Michaël Foessel invité à Rennes 2 pour parler souffrance et reconnaissance

Michaël Foessel était vendredi 18 mars l’invité du séminaire « Quotidienneté, souffrance et politisation : de la vie ordinaire à la théorie sociale ». Depuis novembre 2015, le laboratoire PREFics propose « un regard pluriel sur la problématique de la souffrance sociale ». La qualité des interventions ne se dément pas : le meilleur reste encore à venir.

 

Michaël Foessel RennesCe séminaire, organisé à Rennes 2 par Romain Huet, Alexandre Rouxel et Olivier Sarrouy, compose avec « un matériau sociologique tout à fait inédit » : un corpus retraçant les échanges entre des bénévoles d’une association de prévention contre le suicide et des individus en situation de souffrance. Ce méga-roman joycien de la souffrance représente plusieurs milliers de pages. Ces milliers de récits anonymes sont recueillis par des associations d’aide à distance utilisant la messagerie instantanée comme outil d’écoute. Le séminaire ne provient pas du département de psychologie de Rennes 2 mais bien des sciences de l’information et de la communication, dont les organisateurs font partie en tant que chercheurs. « Des analyses séminales de Durkheim sur le suicide jusqu’aux plus récentes réflexions d’Emmanuel Renault, de Guillaume Le Blanc, de Mickaël Foessel et de bien d’autres, la sociologie et la philosophie sociale n’ont eu de cesse de réaffirmer le caractère sociale de la souffrance – et de soustraire ainsi son savoir à l’autorité exclusive de la psychologie », nous dit la présentation. Ce projet interroge moins le contenu des messages que la relation entre l’écoutant et l’écouté, et finalement la signification et les modalités par lesquelles la souffrance se dit. Pour ce faire, les organisateurs ont invité philosophes et sociologues à s’emparer d’une partie de ce corpus et d’en parler et d’en débattre par rapport à leur propre champ de recherche.

Michaël Foessel Rennes

Vendredi, le philosophe Michaël Foessel s’est rendu à l’université Rennes 2 pour en parler. Ce spécialiste de Kant et de Paul Ricœur – qu’il citera d’ailleurs dans son intervention – a succédé à Alain Finkielkraut à la chaire de philosophie de Polytechnique. Sans être ultra-médiatique, Michaël Foessel est un philosophe que l’on peut entendre sur France Culture ou lire dans les pages de Libération. Il dirige notamment la collection « L’ordre philosophique » aux éditions du Seuil et participe à la revue Esprit. Il est l’auteur  entre autre d’Après la fin du monde : Critique de la raison apocalyptique et Le Temps de la consolation. Pour le séminaire, il a choisi de traiter une notion sur laquelle il travaille en ce moment : la reconnaissance. Pour lui, « l’énoncé de la souffrance » dénote « une exigence de reconnaissance ». C’est avec le « plaisir » du philosophe qu’il s’est emparé de ces « énoncés ». Il cite une phrase, prise au hasard : « Je suis une femme, donc frappée, mais ce n’est pas grave ». Les réponses des écoutants demeurent souvent normatives.

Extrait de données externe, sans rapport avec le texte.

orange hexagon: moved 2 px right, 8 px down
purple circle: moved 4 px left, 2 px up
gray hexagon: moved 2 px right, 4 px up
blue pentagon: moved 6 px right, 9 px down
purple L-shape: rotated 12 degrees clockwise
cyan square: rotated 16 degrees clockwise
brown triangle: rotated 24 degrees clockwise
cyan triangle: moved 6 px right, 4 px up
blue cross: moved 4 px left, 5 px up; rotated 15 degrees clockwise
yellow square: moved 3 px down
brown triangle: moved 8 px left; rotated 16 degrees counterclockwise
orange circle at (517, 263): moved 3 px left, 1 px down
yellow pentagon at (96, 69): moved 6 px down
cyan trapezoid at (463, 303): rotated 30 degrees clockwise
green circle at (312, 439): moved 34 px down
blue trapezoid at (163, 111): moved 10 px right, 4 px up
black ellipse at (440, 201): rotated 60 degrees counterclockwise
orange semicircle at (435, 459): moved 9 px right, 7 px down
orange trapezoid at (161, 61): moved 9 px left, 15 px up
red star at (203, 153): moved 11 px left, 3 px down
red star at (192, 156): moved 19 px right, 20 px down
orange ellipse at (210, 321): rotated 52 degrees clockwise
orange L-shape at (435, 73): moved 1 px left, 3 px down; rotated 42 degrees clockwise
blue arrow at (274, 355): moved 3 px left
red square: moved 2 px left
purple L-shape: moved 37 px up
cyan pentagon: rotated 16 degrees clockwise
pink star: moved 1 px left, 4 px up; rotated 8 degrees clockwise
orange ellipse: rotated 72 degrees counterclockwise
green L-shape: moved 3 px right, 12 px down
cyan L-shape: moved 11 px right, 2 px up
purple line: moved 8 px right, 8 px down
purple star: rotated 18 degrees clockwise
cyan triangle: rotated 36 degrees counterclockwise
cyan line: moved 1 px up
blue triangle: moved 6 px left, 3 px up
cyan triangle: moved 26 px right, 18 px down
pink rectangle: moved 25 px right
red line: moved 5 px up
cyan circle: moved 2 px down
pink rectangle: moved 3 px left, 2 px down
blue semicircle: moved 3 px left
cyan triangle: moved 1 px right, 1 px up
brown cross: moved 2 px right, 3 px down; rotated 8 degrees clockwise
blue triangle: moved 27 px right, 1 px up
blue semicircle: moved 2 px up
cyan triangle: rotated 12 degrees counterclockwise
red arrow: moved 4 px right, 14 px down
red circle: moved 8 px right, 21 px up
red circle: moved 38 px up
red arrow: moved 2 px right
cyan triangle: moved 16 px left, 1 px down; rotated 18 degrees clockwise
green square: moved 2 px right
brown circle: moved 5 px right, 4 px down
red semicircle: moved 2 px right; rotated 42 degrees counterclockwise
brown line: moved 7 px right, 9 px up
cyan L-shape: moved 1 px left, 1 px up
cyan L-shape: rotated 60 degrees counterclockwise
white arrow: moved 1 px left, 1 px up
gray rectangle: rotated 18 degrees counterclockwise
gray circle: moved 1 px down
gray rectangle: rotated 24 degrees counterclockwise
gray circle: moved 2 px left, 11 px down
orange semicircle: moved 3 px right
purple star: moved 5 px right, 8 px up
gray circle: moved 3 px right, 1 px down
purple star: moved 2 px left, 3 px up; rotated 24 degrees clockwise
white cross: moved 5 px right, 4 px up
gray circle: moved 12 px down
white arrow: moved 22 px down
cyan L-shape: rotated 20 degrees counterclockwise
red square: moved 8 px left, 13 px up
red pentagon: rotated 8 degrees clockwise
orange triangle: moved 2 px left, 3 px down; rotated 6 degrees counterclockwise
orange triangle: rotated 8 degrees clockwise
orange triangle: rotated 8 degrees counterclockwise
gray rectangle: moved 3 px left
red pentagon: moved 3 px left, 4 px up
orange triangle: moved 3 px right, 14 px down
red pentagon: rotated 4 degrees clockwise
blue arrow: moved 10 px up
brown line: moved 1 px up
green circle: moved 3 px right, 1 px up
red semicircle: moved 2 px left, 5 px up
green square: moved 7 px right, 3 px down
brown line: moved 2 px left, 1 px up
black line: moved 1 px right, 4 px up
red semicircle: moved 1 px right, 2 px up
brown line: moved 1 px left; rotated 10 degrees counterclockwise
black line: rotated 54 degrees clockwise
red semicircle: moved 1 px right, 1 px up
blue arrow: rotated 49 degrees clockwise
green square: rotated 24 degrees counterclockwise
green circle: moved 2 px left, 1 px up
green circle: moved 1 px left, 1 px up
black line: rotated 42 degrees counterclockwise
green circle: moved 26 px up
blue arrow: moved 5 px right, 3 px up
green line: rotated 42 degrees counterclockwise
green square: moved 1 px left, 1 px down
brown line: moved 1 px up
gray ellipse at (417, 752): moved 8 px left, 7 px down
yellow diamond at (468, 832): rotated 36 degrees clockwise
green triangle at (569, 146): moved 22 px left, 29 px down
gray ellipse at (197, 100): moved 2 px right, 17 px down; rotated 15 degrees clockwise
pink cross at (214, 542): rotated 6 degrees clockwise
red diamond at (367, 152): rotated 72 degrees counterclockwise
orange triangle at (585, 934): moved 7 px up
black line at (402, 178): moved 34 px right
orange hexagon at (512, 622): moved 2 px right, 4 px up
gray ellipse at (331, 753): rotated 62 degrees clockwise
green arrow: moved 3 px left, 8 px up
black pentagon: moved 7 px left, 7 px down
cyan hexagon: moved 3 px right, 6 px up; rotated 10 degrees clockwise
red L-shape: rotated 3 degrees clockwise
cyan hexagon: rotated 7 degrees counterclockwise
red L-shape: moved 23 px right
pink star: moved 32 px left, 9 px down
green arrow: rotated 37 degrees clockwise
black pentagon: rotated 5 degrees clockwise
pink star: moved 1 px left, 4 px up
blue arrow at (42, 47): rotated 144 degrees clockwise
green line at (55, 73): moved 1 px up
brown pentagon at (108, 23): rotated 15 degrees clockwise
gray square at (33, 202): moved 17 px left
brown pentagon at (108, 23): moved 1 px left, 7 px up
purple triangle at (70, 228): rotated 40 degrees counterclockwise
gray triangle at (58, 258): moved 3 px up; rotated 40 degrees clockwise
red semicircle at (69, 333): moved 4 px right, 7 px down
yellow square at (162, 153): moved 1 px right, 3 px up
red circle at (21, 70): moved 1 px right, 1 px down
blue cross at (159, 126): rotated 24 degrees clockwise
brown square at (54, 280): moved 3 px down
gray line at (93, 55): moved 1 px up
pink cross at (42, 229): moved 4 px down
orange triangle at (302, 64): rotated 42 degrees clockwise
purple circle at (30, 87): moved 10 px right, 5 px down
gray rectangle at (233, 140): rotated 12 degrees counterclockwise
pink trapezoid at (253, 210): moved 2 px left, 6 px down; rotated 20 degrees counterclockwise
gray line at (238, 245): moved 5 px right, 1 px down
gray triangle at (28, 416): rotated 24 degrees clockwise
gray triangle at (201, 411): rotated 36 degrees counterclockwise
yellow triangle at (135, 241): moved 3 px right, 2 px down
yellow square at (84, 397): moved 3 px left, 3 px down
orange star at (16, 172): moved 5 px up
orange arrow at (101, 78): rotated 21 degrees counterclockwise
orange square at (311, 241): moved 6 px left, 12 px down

foesselMichaël Foessel propose de « remettre en cause cette consécution » (le « donc, frappée ») pour « inquiéter le sujet ». La relation des écoutés aux écoutants pose quelquefois problème : les derniers croient parfois, par exemple, que les seconds sont des robots. Intéresse aussi le philosophe la colère à l’œuvre parfois dans les énoncés, contre soi-même, le réel ou l’écoutant. En citant les « banques de colère » – une notion de Peter Sloterdijk pour désigner, par exemple, les églises ou les partis politiques révolutionnaires – il éclaire ce corpus. Selon lui, comme « le loup hurlant à la lune », comme le cri, les larmes ou le silence, ces énoncés de la souffrance sont une contestation de l’ordre établi et donc, feraient partie du champ politique.

Les questions, à la fin de l’intervention, suggèrent toute l’ampleur critique de l’objet porté par le corpus. Au centre s’agrègent les problématiques du psychologique, de la gouvernementalité, des dispositifs techniques. Au-delà, c’est aussi à une certaine vision des sciences de l’information et de la communication que ce séminaire appelle. Le 25 mars, Anselm Jappe viendra parler du corpus et de l’objet du séminaire : l’auteur de Crédit à mort, théoricien de la « nouvelle critique de la valeur », est aussi un spécialiste de Guy Debord. Suivront Erik Bordeleau, le 1 avril, Bernard Aspe le 29 avril et Guillaume Le Blanc le 13 mai. Avec des initiatives comme ce séminaire, Rennes porte véritablement son titre de ville universitaire.